How to spark ideas in devising

The other day I was working with a group of adults, where we were all starting to devise from a starting point. They ways in we used could be used by anyone that is starting to create original theatre, or is working using a collaborative approach. This blog will share ideas from our own starting point and also some ideas about how to share our own reactions to the starting point.

Our starting point was THE DRAGON, and below are some links to resources that you may want to use:

Phase 1 – familiarity with the starting point

This phase is very important, as it is a chance for your to be honest with YOUR reposes. It is important that this phase is done alone. Below is our starting point. When you are reading and looking at the ideas, identify what it is that:

  • moves you?
  • inspires you?
  • sparks your imagination?
  • sparks your curiosity?
  • is an area you want to research more?
  • creates clear images in your head, vivid moments?

Phase 2 – who you are in what inspired you (done in pairs then as a whole group)

This next phase is a chance to share your ideas and perspective. It is important that are honest at this point, it is also very important that the rest of the group really LISTENS to what you have to say. When this sharing takes place the rest of the group should not listen with the intend to respond, but purely with the intention of understanding what you have said, and why these things inspired you.

In this phase each individual shares:

  1. Share what they took from phase 1 – their inspirations, ideas, moments
  2. Explain these moments referring to the starting point and their own notes
  3. Explain why these things had an impact on them, and maybe relate to themselves and their own context

N.B. At this stage there needs to be a note-taker so that all ideas are recorded, when all ideas are shared with the group

Phase 3 – Development (done in pairs and then as a whole group)

At this stage it is a chance to share and consolidate ideas, as well as to see how ideas grow when articulated. As there is the chance to speak to a partner and then the group, this is a chance to see how ideas grow when there is a reaction from a listener and ideas are vocalised.

  1. What would you like to develop?
  2. What direction are you going in as an artist in terms of style?
  3. What can you see in this performance?
  4. What key elements of the starting point are you using and developing? How?

Phase 4 – Practical development  (done in pairs then as a whole group)

This phase is crucial as it is when the work starts to take shape in practical terms. Each participant explains to a partner the following ideas sparked by the questions.

  • What will actually do to explore these ideas?
  • How will you practically show these ideas?
  • What ideas and techniques will you play with?
  • What practical work have you done that you can change and adapt?
  • What have you seen in practical work that you would like to try?
  • What is something you have never done before that you would like to try out?
  • What is the feel of your piece? Is is movement based? Is there music? Is there a message/meaning/story?
  • What is the intended impact of the piece on others?

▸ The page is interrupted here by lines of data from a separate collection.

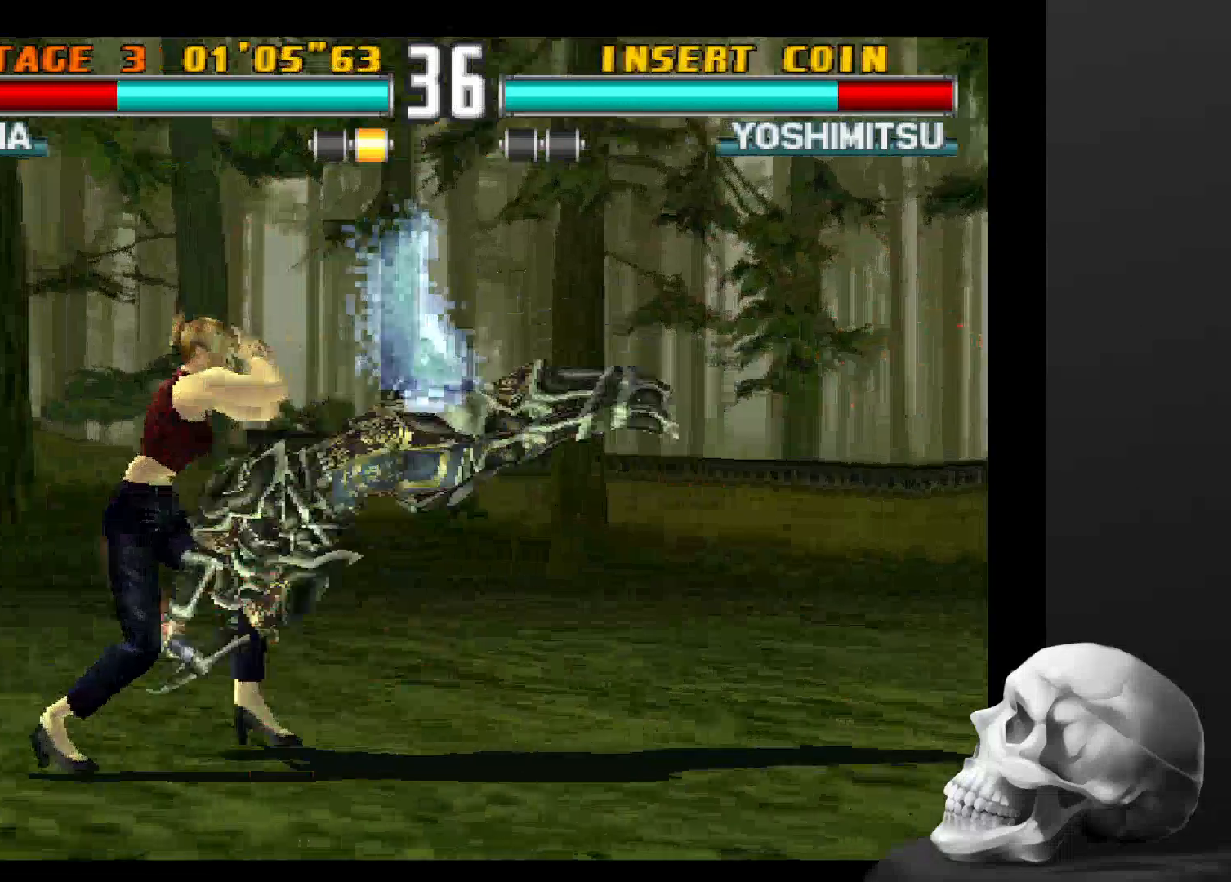
{"buttons": [], "left_stick": "center", "right_stick": "center", "events": []}
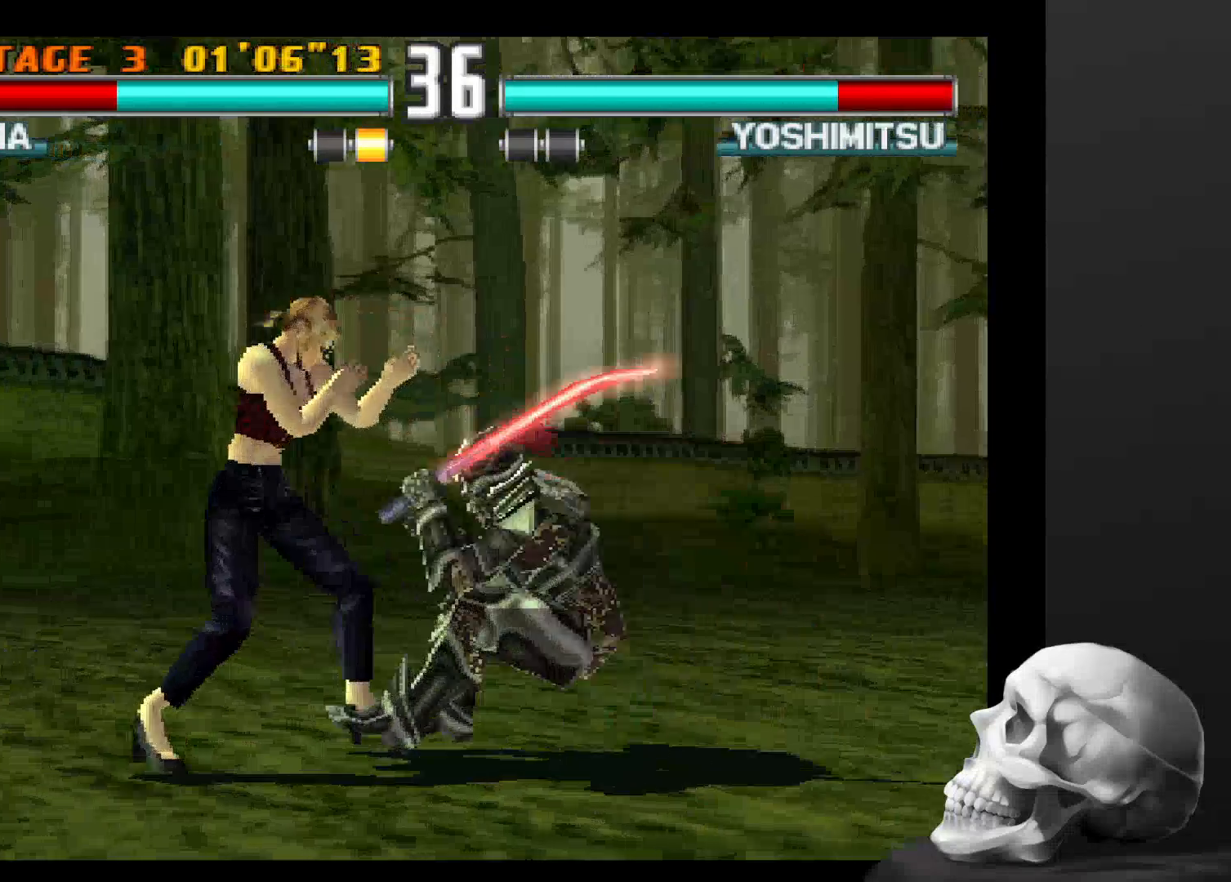
{"buttons": [], "left_stick": "center", "right_stick": "center", "events": []}
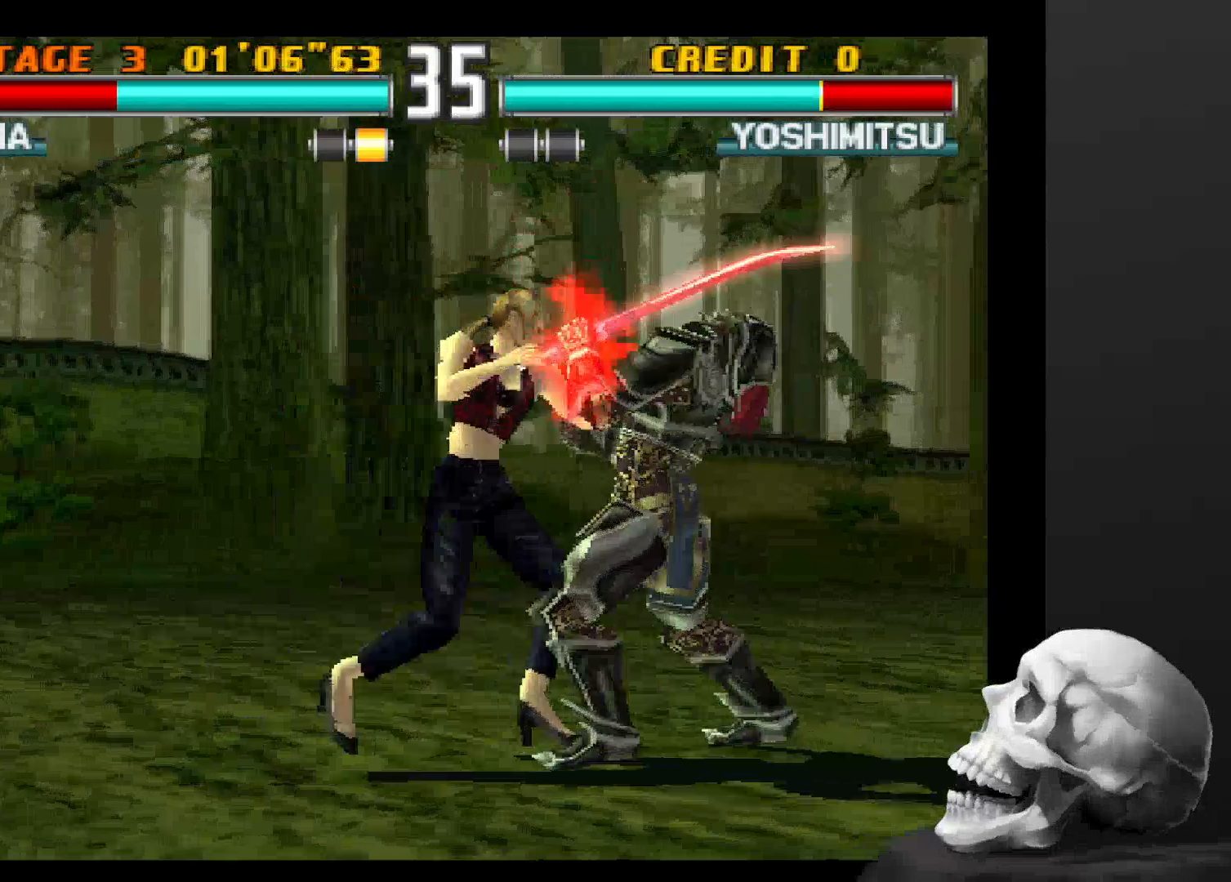
{"buttons": [], "left_stick": "center", "right_stick": "center", "events": []}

Phase 5 – Doing the work & creating!

Now it is time to start working. By following these steps the collaborative team has a clear vision of what inspires them, how they want to work, and what they want to develop. They are now free to start the work, and see where it leads. The trick of this process is to always return to what your original intentions were, and not lose site of the starting point. The work may go off on a tangent, but it still needs to be clear where the final work grew from.